PMS_headerFebruary can be a great time to focus on love, for more than the obvious reasons (ahem, Valentine's day). Despite the rosy-hearted holiday that occurs this month, it's also prime winter time - which often means prime time for seasonal depression to pop up.

Depression and other mood disorders are a serious deal: in British Columbia alone (where I practice) there's a prevalence rate of almost 20%. This means that roughly 20% of the population of this province will (or has) suffer a major depressive episode.

Research shows that things like genetics and gender have an impact on our likelihood to experience depression, but just as significant (and in some cases, more so) are lifestyle factors. Have a look at the list below as a way to gauge whether you're living a mood-friendly lifestyle.



Alcohol is a brain depressant that increases adrenal hormone output, and interferes with many brain cell processes and disrupts normal sleep cycles. Chronic alcohol ingestion will deplete a number of nutrients, all of which will disrupt mood.


Several studies have looked at caffeine intake and depression.  For example, one study found that among healthy college students, those who drank moderate or high amounts of coffee scored higher on a depression scale than did low users.


Regular exercise may be the most powerful natural antidepressant available.  Various clinical studies have indicated that exercise has profound antidepressant effects (Sports Medicine 1994). Much of the mood elevating effect of exercise is that regular exercise has been shown to increase the levels of endorphins, which are directly correlated with mood.

Blood Sugars

Many individuals who suffer from hypoglycemia will also have depressed moods and therefore one of the key dietary goals is to ensure blood sugar stability. Reducing refined carbohydrates is beneficial as well as adequate lean and healthy protein such as free-range chicken and turkey, fish, eggs, nuts and seeds and grass-fed beef.

The “Leaky Gut” Factor

Emerging information suggests that leaky gut syndrome is a strong contributor to diseases such as diabetes, obesity, gastrointestinal disorders and mood disorders like depression.

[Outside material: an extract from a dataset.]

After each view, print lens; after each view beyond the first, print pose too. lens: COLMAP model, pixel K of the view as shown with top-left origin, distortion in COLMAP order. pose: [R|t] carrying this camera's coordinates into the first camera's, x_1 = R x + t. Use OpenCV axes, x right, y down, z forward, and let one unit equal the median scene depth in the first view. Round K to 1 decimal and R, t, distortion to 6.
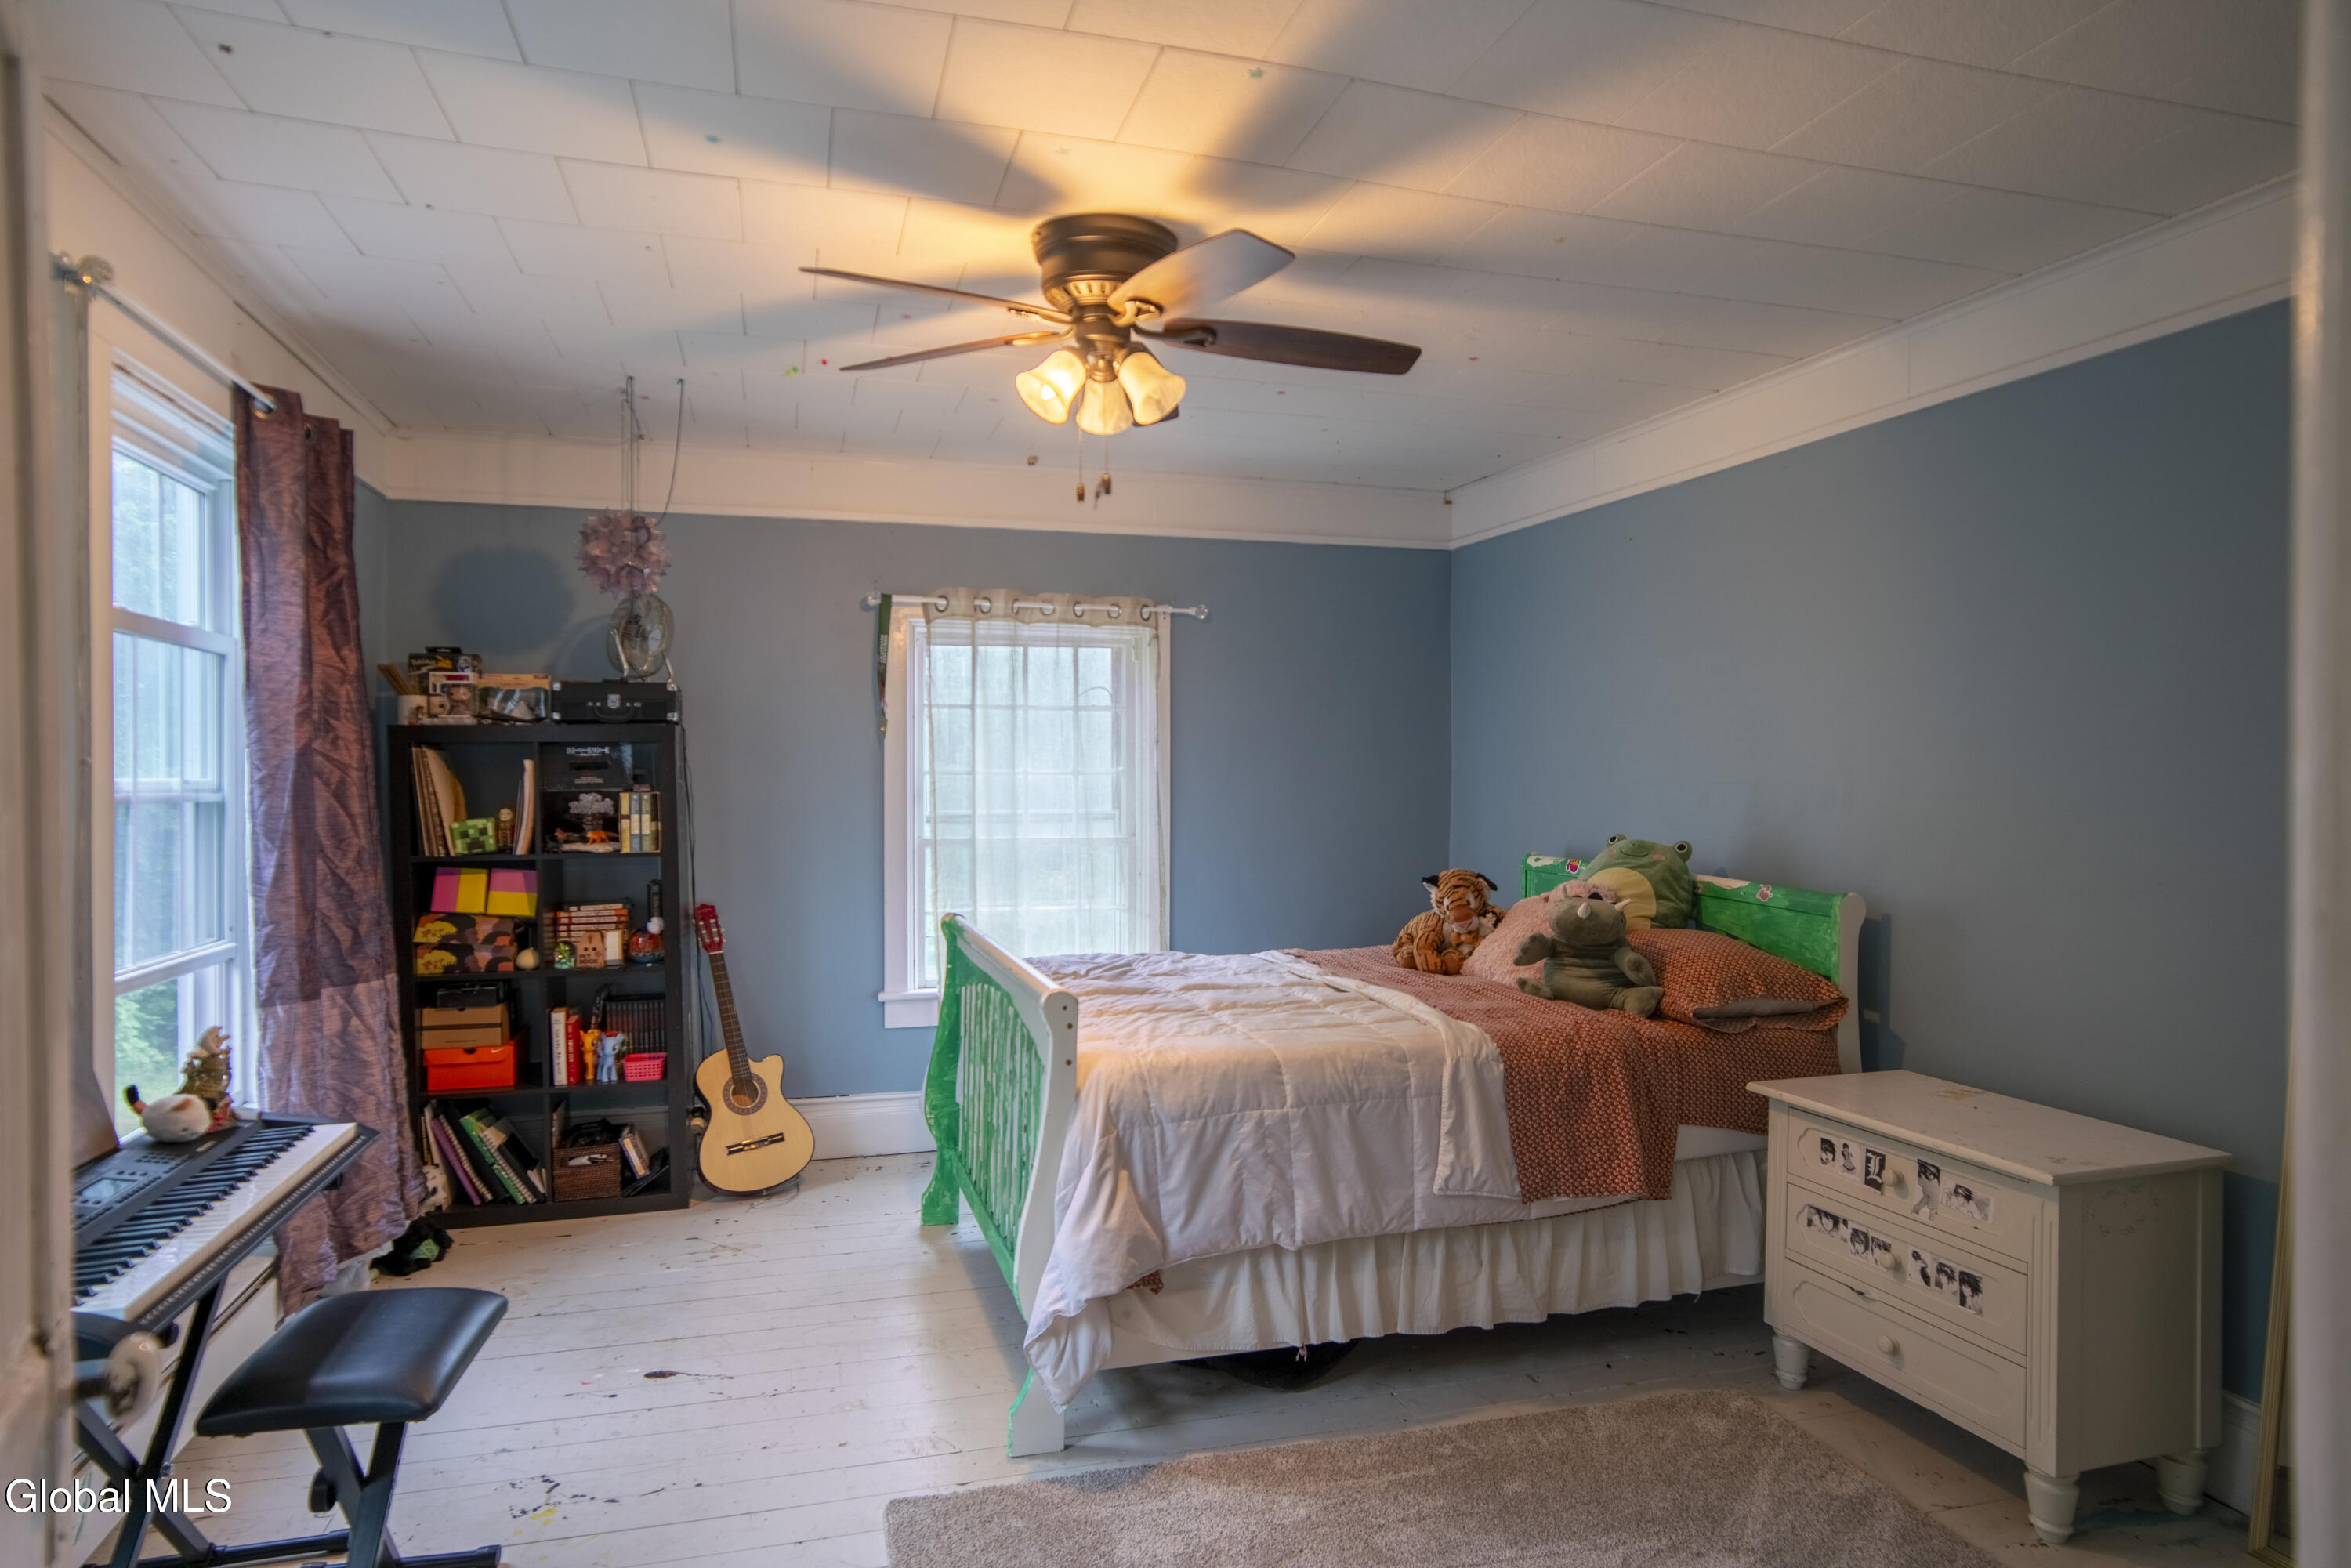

Over a long period of time, gut-induced inflammatory responses in the stomach wall will significantly compromise both the structure and repair mechanisms of the digestive tract. When these structures break down, the intestinal wall becomes more permeable to toxins or microbes that would otherwise not cross into the bloodstream.

Evidence shows that bowel disorders are often correlated with poor mood.  In fact, almost one-third of patients with IBS have been found to have anxiety or depression. While a healthy microbiome appears to promote a positive mood, an unhealthy one does the opposite.


Depression is often a first or early manifestation of thyroid disease, and even subtle decreases of thyroid hormone are suspected of producing symptoms that impact your mood.

Adrenal Health

The primary area of the brain that deals with stress is the limbic system.  Because of its enormous influence on emotions and memory, the limbic system is often called the “emotional brain”.

Disturbances in the serotonin system and the limbic hypothalamic-pituitary-adrenal axis (say that three times fast!) are most consistently associated with mood-altering illness.

Supporting the stress adaptive system – the adrenal glands - may hold the key to preventing and treating many chronic conditions such as mood disorders.

This is Your Brain on Sugar

A recent cross-cultural study published in the British Journal of Psychiatry linked refined sugar consumption to mental illness.

Sugar suppresses the activity of a key growth hormone in the brain called brain derived neurotrophic factor (BDNF).  This hormone promotes the health and maintenance of neurons in the brain, and it plays a vital role in memory and learning.

BDNF levels are critically low in people with depression and schizophrenia, which explains why both syndromes often lead to shrinkage of key brain regions over time.